Das dürfte sich Martin Candinas (38) anders vorgestellt haben. Für eine Homestory hatte sich der CVP-Nationalrat aus Graubünden bereit erklärt, die «Schweizer Illustrierte» auf einen Familienausflug mitzunehmen. Es ging zum Trottinett-Fahren ins Val Tuors oberhalb von Bergün GR.
Die Söhne Laurin (9) und Linus (6) sowie Tochter Lena (4) sind mässig begeistert – zu lange dauert es, bis jeweils die Fotos gemacht sind. Zudem kennt der Papa einfach alle im Tal – und wird immer wieder aufgehalten. Da kommt das Trottinett-Fahren ein bisschen zu kurz.
Entwaffnende Ehrlichkeit
Von dem, was ihr Papi in Bern so macht, haben sie eine ganz eigene Vorstellung. «Läse!», sagt die kleine Lena, um gleich von Bruder Laurin korrigiert zu werden: «Nein, chille und labere.»
Nicht grad schmeichelhaft für den Vater, der ja immerhin in der Verkehrskommission, der Geschäftsprüfungskommission und der Neat-Aufsichtsdelegation politisiert.

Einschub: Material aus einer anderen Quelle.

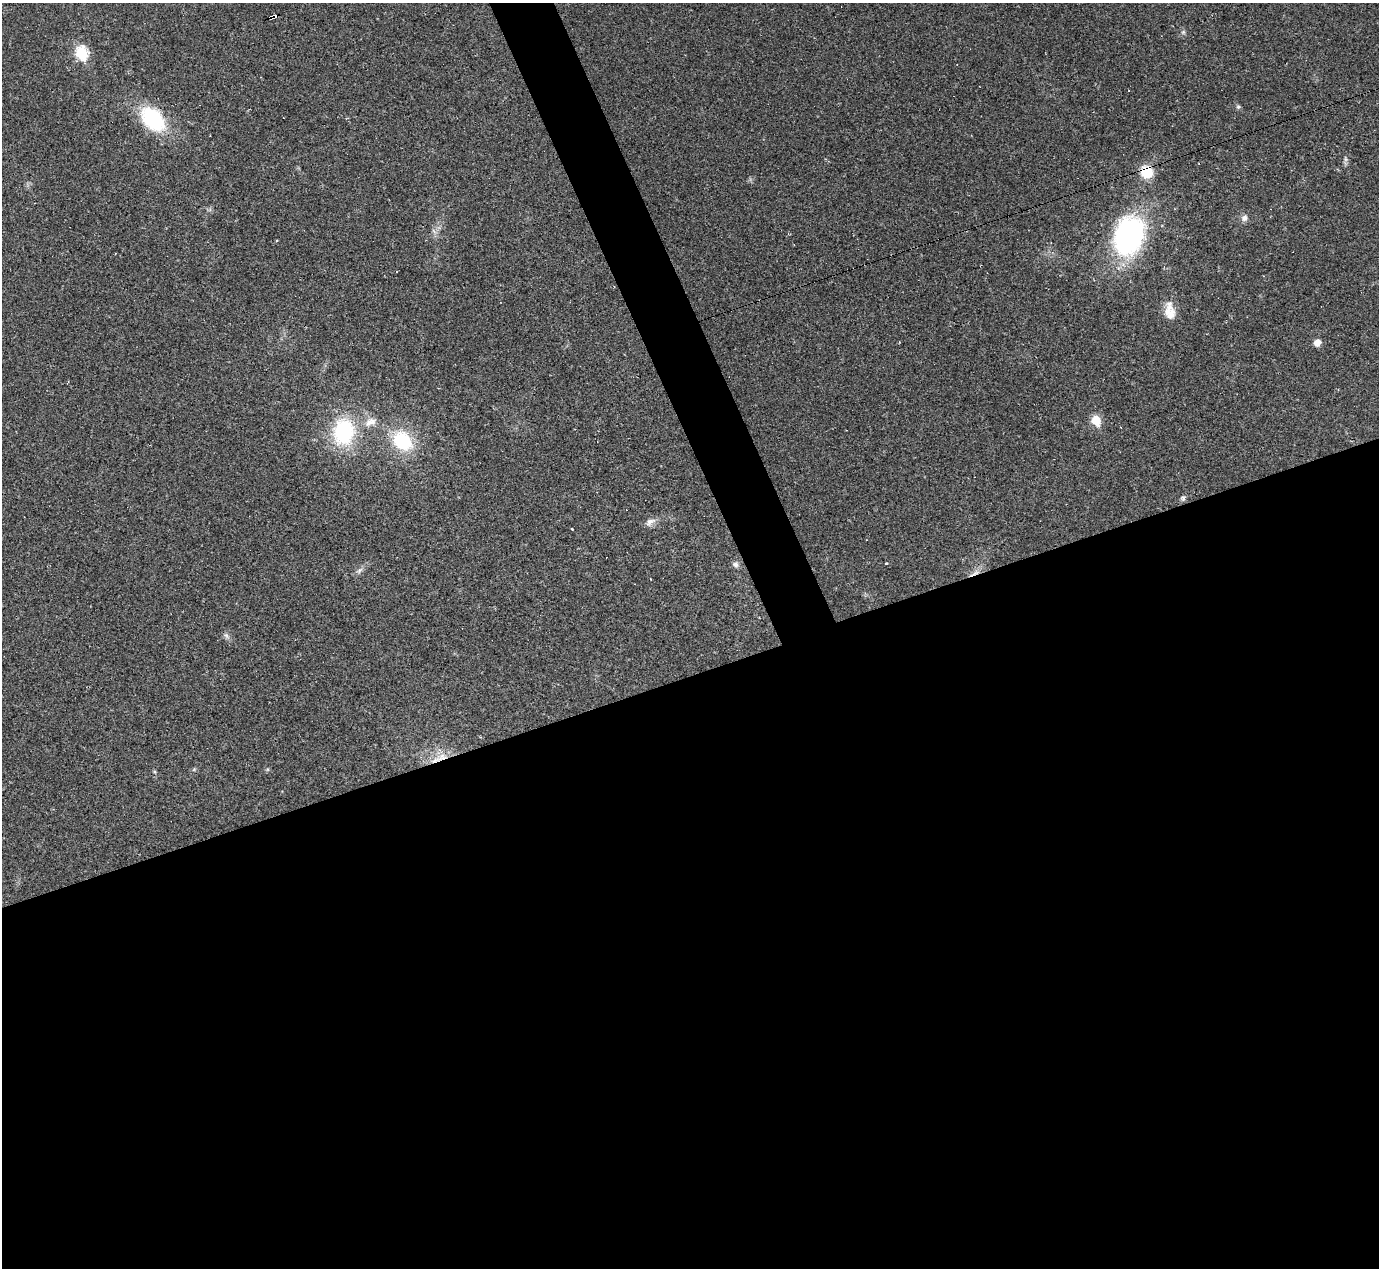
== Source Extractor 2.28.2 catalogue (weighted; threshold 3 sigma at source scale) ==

Candinas nimmt es locker. «In dem Alter werden die Kinder ein bisschen vorwitzig – aber das ist ja auch gut so», sagt er, als BLICK ihn in den Ferien erreicht, wo er gerade von seinen Kindern im Sand eingebuddelt wird. «Letztlich zeigt das ja nur, dass auch Politikerkinder wie alle anderen sind.»
Es sei halt schwierig, dem Nachwuchs zu erklären, was ein Politiker tue. «Zweimal im Jahr besucht mich die Familie im Bundeshaus – die Kinder sollen ja wissen, wo ihr Vater ‹arbeitet›», sagt Candinas. «Aber sonst versuche ich, sie möglichst aus dem Politikbetrieb herauszuhalten.»
Mehr in Bern als in Graubünden
Candinas ist fast Vollzeit-Politiker – seinen bürgerlichen Beruf für eine Versicherung übt er nun noch zu 20 Prozent aus. Seit acht Jahren sitzt er im Nationalrat, derzeit kandidiert er für eine dritte Amtszeit. Hinzu kommen viele Mandate: Candinas ist Präsident des Informationsdiensts für den öffentlichen Verkehr (Litra) und des Verbands Swiss Helicopter Association sowie Vizepräsident der Schweizerischen Arbeitsgemeinschaft für die Berggebiete.
Heisst: Er ist mehr in Bern als daheim in Graubünden. Für die Kindererziehung ist Ehefrau Eliane (38) zuständig – freiwillig, wie Candinas betont. Doch noch mehr wolle er ihr nicht aufbürden: Als er als möglicher Kandidat für die Nachfolge von alt Bundesrätin Doris Leuthard (56) gehandelt wurde, sagte er ab. «Ich habe keine Sekunde daran gedacht», verriet er der «Schweizer Illustrierten». Schon heute sei es eine Herausforderung, neben Politik und Beruf genug Zeit für die Familie einzuplanen.